START Stored data

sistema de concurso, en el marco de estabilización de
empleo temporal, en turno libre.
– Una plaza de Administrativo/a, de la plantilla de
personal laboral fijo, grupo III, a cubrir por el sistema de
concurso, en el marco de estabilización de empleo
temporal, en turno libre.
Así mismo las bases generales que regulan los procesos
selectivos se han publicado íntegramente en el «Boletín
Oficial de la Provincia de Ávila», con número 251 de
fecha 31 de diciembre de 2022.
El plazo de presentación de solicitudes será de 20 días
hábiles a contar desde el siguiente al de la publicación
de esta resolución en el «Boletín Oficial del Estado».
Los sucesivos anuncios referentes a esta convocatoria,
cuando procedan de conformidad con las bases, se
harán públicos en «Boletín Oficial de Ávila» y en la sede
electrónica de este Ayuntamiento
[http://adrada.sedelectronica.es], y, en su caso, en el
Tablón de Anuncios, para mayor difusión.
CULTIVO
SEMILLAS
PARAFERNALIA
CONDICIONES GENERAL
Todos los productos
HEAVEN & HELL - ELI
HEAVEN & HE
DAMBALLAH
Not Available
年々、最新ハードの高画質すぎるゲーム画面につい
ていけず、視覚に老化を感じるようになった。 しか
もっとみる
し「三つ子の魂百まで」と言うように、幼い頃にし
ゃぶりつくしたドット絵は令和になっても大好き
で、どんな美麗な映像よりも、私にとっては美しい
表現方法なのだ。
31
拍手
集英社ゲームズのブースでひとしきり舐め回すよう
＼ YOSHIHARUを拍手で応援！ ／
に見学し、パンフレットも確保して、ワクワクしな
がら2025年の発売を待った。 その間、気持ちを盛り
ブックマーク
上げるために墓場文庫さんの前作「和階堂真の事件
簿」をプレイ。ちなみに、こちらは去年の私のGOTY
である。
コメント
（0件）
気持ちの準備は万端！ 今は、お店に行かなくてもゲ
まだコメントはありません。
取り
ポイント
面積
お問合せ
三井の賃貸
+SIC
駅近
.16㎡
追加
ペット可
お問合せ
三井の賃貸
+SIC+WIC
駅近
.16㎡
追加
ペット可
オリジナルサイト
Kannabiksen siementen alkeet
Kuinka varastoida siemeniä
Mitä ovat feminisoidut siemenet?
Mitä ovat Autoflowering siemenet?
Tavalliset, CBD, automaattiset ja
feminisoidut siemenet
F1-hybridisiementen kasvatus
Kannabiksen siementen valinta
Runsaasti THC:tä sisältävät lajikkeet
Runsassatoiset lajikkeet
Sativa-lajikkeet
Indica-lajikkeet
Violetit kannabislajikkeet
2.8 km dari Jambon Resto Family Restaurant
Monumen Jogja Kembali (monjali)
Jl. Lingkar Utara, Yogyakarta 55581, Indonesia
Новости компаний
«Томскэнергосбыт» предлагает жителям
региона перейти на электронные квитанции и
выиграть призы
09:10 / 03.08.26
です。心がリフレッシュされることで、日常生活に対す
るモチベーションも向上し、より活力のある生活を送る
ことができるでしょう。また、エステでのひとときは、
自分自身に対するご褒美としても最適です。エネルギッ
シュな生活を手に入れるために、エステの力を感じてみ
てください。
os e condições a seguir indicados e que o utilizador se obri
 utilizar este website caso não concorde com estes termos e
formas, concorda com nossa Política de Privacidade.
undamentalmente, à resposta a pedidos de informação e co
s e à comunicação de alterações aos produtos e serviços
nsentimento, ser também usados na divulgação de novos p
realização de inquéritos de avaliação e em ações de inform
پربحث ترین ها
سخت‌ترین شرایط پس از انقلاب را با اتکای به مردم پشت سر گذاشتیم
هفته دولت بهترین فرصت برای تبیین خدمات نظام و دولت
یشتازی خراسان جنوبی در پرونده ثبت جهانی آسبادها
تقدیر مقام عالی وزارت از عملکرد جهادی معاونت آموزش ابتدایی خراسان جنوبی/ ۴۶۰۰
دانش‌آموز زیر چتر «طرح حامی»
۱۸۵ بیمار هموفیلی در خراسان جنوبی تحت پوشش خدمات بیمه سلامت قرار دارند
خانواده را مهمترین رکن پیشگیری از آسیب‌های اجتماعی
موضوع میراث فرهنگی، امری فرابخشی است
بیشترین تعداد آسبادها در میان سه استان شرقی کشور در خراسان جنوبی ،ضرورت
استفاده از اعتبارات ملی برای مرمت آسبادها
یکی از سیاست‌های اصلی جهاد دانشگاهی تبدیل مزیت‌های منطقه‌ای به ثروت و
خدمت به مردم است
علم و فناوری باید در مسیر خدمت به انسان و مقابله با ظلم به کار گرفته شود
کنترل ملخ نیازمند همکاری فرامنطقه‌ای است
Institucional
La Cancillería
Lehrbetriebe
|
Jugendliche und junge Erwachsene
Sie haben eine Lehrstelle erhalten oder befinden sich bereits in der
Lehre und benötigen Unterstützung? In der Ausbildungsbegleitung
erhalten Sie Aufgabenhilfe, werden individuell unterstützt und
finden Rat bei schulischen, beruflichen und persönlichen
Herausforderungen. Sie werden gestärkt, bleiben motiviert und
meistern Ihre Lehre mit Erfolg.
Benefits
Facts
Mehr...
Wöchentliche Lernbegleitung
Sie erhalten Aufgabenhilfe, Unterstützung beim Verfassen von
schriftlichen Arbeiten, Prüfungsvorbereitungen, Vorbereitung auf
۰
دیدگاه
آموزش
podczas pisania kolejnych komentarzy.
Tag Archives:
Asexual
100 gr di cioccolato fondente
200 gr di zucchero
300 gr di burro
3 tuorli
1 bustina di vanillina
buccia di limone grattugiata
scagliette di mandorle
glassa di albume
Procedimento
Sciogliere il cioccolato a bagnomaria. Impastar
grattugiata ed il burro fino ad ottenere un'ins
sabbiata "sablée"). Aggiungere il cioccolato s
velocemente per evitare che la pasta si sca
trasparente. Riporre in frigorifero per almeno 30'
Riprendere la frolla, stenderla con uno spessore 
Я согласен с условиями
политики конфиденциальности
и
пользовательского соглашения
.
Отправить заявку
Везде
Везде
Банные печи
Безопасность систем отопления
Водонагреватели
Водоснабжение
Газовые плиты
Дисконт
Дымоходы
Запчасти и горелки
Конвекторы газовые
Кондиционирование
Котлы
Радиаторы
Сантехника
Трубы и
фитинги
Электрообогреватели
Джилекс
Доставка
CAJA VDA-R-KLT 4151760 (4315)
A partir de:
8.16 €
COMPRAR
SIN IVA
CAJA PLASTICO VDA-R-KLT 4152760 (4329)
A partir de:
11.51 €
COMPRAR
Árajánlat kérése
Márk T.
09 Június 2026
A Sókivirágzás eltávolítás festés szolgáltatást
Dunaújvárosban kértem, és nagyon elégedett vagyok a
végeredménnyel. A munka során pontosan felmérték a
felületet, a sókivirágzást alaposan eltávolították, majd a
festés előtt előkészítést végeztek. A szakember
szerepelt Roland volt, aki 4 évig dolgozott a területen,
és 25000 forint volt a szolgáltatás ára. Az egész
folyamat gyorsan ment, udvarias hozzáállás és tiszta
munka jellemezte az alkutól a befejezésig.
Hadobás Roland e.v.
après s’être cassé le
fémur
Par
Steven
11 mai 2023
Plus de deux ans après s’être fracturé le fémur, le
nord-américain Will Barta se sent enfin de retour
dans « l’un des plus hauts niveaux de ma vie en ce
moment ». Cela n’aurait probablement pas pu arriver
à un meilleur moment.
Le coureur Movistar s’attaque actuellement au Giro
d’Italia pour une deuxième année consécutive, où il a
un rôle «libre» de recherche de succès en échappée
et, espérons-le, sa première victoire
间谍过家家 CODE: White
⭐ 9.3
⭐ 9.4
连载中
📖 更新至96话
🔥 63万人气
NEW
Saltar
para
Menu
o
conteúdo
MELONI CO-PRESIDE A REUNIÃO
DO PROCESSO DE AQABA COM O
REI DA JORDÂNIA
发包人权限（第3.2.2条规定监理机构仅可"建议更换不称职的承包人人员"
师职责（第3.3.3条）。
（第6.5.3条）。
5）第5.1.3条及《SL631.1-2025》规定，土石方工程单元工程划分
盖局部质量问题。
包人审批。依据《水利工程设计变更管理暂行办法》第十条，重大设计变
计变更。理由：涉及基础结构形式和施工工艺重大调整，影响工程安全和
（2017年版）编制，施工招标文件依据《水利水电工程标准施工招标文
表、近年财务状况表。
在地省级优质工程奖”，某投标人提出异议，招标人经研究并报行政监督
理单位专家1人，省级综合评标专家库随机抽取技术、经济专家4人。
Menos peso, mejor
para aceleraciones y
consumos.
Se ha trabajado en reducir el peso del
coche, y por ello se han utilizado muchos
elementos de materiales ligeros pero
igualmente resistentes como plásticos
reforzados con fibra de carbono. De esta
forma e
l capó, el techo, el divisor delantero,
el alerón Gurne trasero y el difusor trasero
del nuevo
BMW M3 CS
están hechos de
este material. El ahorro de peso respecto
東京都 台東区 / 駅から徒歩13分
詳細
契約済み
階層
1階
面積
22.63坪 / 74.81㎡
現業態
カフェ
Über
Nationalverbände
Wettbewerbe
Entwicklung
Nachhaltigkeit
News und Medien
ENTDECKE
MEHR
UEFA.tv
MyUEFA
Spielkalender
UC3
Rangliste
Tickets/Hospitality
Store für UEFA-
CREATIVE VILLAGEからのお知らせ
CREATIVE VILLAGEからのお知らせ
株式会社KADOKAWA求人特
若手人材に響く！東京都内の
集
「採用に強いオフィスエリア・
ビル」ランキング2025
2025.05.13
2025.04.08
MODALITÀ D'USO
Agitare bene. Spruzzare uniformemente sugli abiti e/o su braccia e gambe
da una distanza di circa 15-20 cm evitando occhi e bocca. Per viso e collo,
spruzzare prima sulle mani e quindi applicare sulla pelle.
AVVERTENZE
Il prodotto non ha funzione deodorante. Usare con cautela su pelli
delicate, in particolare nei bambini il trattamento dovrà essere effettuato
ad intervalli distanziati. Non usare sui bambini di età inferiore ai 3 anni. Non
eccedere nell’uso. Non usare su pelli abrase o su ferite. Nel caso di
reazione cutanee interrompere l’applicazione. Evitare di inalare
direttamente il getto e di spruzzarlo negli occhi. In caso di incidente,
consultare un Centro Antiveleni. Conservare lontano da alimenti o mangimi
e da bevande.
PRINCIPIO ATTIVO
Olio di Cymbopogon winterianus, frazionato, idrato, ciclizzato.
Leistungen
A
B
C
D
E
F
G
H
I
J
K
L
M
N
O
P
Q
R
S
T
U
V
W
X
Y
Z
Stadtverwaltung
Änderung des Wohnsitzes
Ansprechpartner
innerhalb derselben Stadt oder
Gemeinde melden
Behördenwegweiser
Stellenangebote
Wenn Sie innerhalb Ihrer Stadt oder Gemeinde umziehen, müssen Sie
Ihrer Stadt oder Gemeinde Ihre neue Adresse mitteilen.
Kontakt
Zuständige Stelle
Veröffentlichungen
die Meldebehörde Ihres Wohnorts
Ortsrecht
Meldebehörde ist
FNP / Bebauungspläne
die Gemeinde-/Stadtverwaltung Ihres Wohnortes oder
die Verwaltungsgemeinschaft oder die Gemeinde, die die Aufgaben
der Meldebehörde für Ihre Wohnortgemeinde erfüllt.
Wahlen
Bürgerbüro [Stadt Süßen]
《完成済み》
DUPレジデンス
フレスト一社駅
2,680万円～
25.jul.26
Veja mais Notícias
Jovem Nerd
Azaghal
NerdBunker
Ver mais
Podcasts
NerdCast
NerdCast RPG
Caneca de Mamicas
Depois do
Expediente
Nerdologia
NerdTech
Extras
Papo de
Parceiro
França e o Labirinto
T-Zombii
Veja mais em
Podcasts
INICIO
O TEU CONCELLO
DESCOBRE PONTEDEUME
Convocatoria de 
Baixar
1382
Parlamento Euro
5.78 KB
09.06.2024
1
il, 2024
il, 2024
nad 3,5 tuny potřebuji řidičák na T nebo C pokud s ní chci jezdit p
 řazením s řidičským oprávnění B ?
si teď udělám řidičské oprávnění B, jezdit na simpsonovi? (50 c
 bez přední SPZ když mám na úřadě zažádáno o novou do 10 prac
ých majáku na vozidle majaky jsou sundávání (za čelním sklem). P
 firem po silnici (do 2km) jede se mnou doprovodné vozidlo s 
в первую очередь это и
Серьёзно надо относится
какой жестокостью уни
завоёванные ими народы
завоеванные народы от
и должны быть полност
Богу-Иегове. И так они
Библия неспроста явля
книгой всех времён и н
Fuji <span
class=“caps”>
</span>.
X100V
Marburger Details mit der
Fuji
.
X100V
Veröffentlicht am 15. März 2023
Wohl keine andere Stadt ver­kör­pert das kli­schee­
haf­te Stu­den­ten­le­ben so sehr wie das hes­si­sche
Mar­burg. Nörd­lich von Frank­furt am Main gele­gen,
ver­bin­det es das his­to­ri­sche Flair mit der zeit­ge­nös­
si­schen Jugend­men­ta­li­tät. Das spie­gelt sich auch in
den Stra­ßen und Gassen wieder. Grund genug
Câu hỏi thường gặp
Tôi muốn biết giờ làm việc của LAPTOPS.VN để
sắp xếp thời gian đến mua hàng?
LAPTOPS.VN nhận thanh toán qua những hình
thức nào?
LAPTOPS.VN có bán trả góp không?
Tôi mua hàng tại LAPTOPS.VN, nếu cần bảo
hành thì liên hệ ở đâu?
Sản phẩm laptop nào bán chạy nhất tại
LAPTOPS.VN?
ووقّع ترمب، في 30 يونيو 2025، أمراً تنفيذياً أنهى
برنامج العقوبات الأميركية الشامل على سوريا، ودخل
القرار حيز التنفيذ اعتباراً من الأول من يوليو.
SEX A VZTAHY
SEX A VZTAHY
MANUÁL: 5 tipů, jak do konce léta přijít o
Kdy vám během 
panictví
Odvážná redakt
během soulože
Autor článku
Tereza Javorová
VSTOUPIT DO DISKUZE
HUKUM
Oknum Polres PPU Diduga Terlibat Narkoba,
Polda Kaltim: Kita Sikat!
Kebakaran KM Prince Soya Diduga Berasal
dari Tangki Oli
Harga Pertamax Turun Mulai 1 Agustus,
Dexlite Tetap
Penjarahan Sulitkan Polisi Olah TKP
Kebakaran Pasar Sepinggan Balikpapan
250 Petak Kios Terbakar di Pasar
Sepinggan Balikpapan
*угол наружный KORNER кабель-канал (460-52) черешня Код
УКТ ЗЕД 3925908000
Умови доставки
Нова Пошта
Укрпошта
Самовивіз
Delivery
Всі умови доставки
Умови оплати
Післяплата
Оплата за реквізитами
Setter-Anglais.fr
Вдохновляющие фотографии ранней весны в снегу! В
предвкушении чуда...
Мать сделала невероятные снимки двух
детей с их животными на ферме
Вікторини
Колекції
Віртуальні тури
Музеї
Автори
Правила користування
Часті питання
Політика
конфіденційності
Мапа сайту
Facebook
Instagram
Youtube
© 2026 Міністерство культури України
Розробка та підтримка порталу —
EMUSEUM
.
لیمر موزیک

END Stored data

Say how many lines in the records contain the string "مردم". No other text is needed.

2